De-mystifying Real Estate Terminology

If you are like most consumers, you may find real estate terminology perplexing and downright frustrating at times. After all, not many people discuss easements or encroachments on a regular basis.

However, if you are about to buy a home, it is important to understand this language. To help you get a head start, a list of common real estate terminology is outlined below.

Amortization: the number of years it takes to repay the entire amount of a mortgage.

Appraisal: an estimate of a property's market value, used by lenders in determining the amount of a mortgage.

Appreciation: the increase in a property's value over time.

Blended Mortgage Payments: equal or regular mortgage payments, consisting of both a principal and an interest component.

Broker: a real estate professional licensed by the province of Manitoba to facilitate the sale, lease or exchange of property.

Buy-down: when the seller reduces the interest rate on a mortgage by paying the difference between the reduced rate and market rate directly to the lender - or to the purchaser - in one lump sum or monthly payments.

Closing: the real estate transaction's completion, when the deed to the property is transferred from the seller to the buyer.

Closing Costs: expenses in addition to the purchase price for buying and selling a property.
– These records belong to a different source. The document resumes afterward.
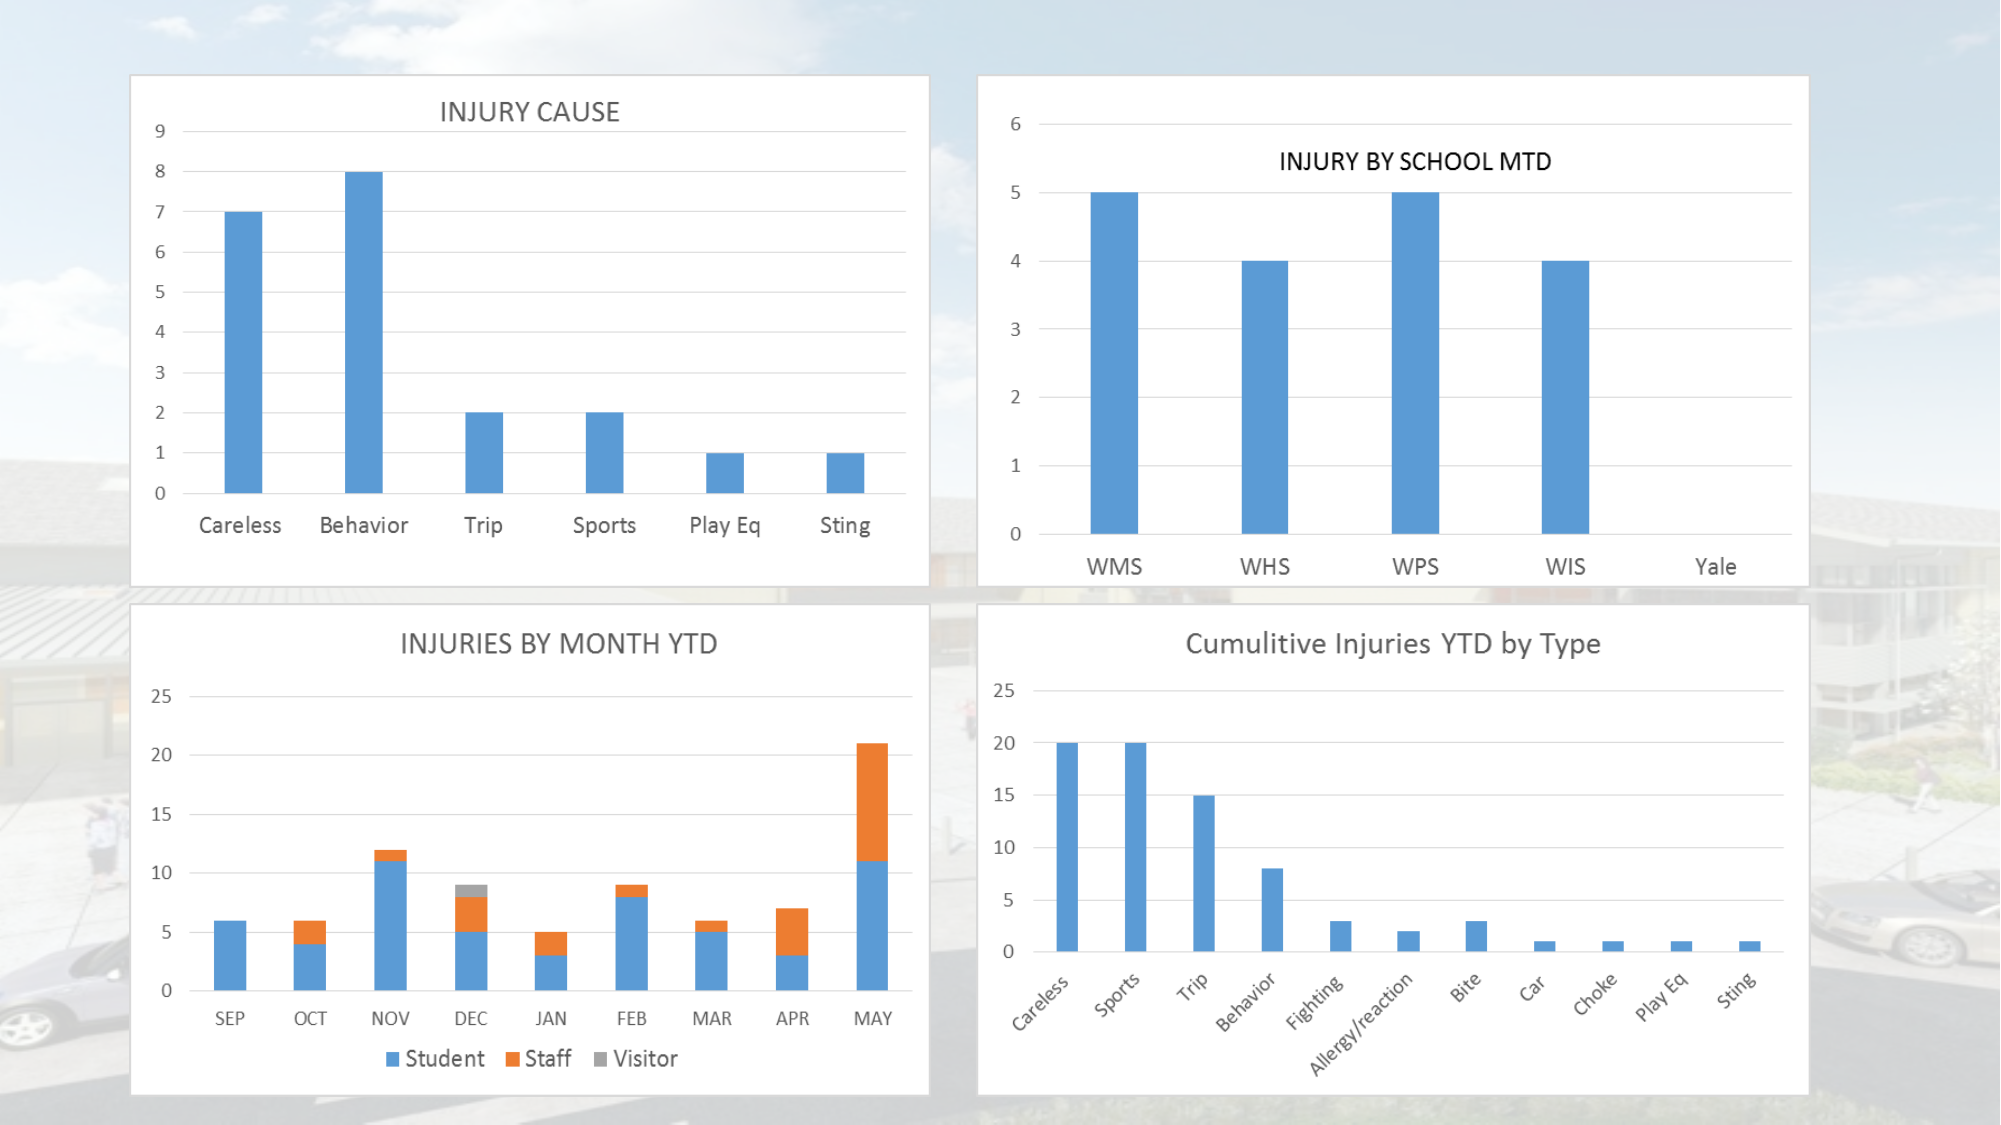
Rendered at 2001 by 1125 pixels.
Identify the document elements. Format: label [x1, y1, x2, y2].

picture [976, 603, 1811, 1097]
picture [129, 603, 931, 1097]
picture [129, 74, 931, 588]
picture [976, 74, 1811, 588]
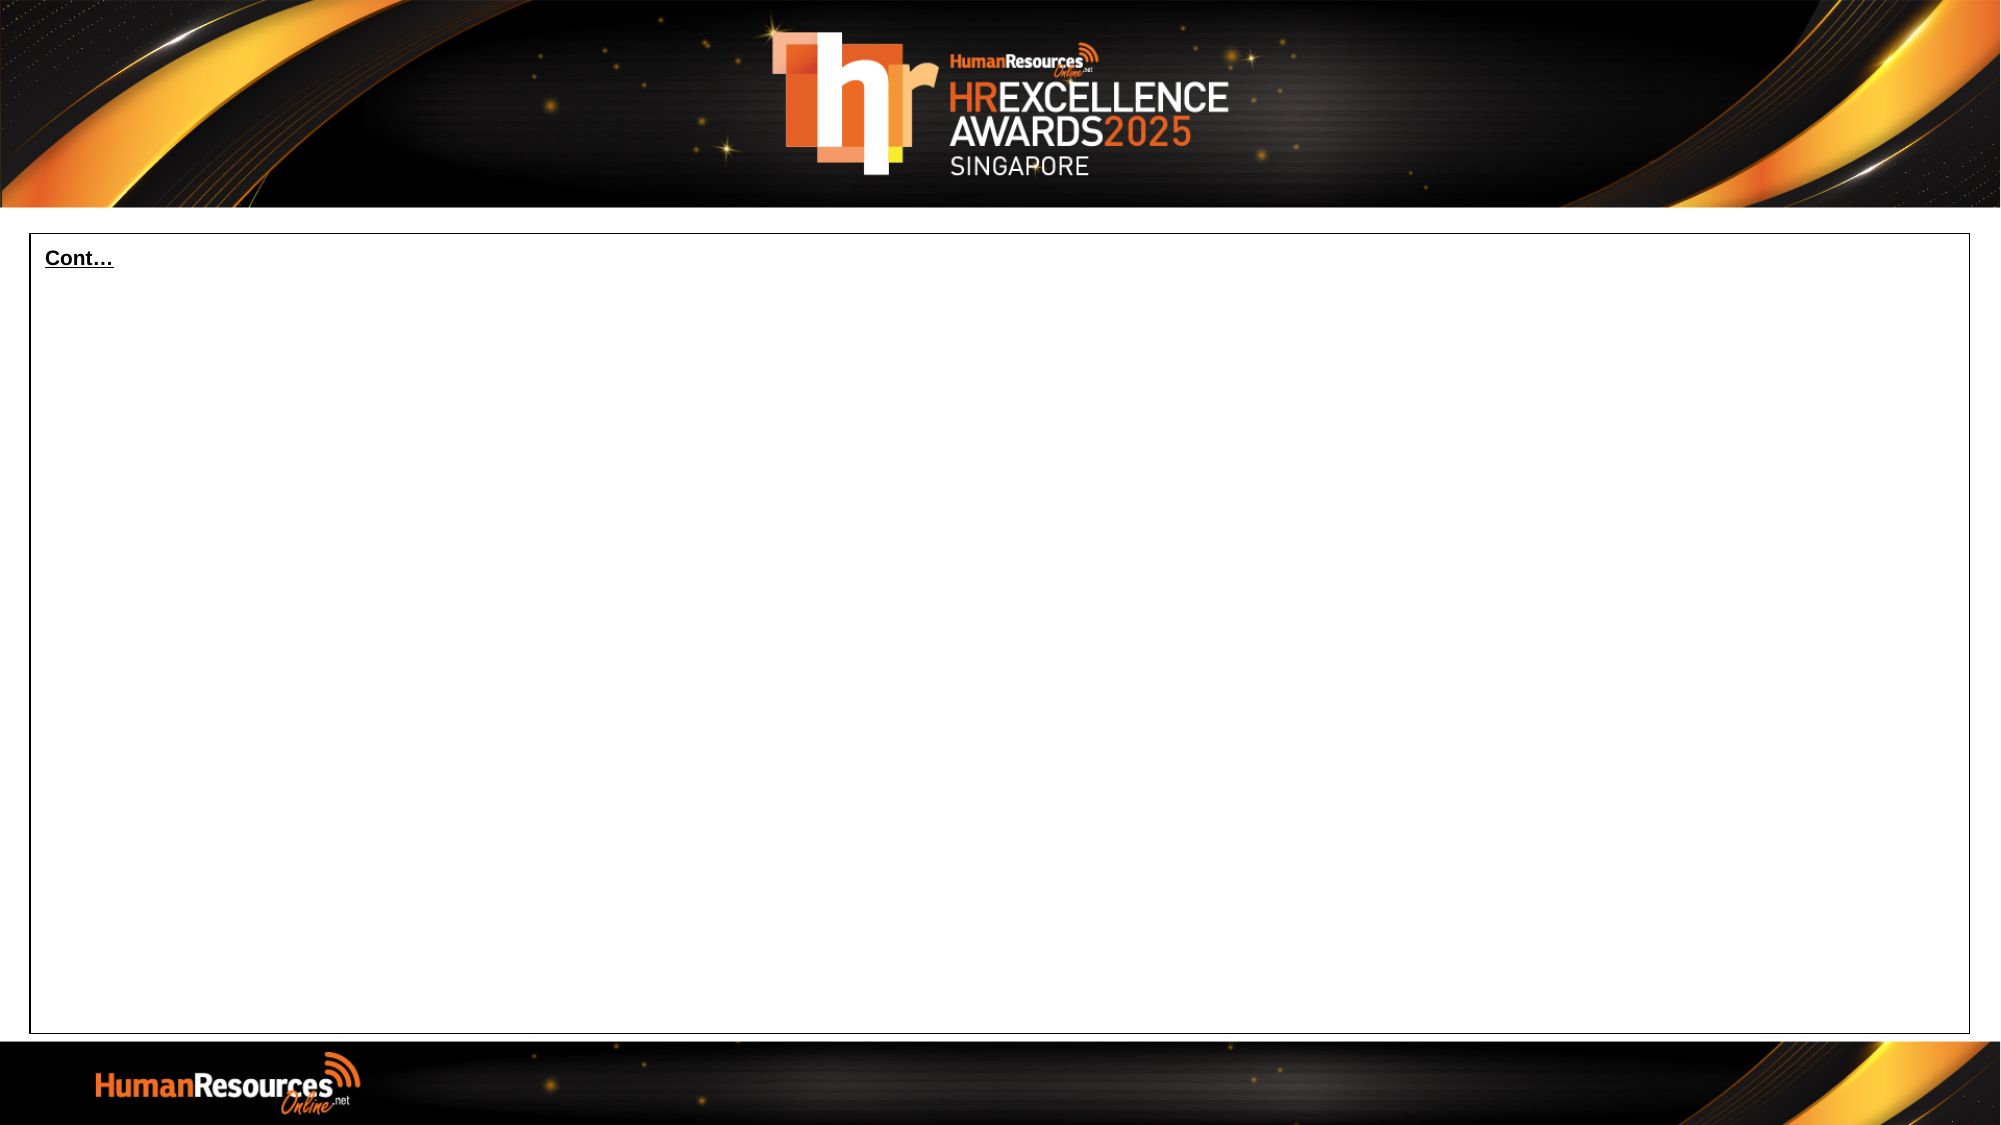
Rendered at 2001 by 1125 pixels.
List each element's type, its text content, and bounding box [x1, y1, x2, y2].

Some examples of closing costs are legal fees and land transfer tax.

Common Elements: the portions of a condominium development owned in common (shared) by the unit owners.

Conventional Mortgage: a first mortgage issued for up to 75 per cent of the property's appraised value or purchase price, whichever is lower.

Counter Offer: one party's written response to the other party's offer during negotiation of a real estate purchase between buyer and seller.

Debt Service Ratio: the percentage of a borrower's gross income that can be used for housing costs, including mortgage payment and taxes (and condominium fees, when applicable).

Deed: a legal document that conveys (transfers) ownership of a property to the buyer.

Easement: a legal right to use or cross (right-of-way) another person's land for limited purposes. A common example is a utility right to run wires or lay pipe across a property.

Encroachment: an intrusion onto an adjoining property. A neighbour's fence, storage shed or overhanging roofline that partially (or even fully) intrudes onto your property are examples of encroachments.

Equity: the difference between the price for which a property can be sold and the mortgage(s) on the property. Equity is the owner's "stake" in a property.

Land Transfer Tax: payment to the provincial government for transferring property from the seller to the buyer.

Lien: any legal claim against a property, filed to ensure payment of a debt.

Mortgagee: the lender.

Mortgagor: the borrower.

Open Mortgage: a mortgage that can be prepaid or renegotiated at any time and in any amount, without penalty.

Title: legal evidence of ownership in a property.

Title Search: a detailed examination of the ownership documents to ensure there are no liens or other encumbrances on the property, and no questions regarding the seller's ownership claim.

Variable Rate Mortgage: a mortgage for which payments are fixed, but whose interest rate changes in relationship to fluctuating market interest rates. If market rates go up, a larger portion of the payment goes to interest. If rates go down, a larger portion of the payment is applied to the principal.

Vendor Take-Back Mortgage: When a seller uses equity in his or her property to provide some or all of the mortgage financing in order to sell the property.

Zoning Regulations: strict guidelines set and enforced by municipal governments regulating how a property may or may not be used.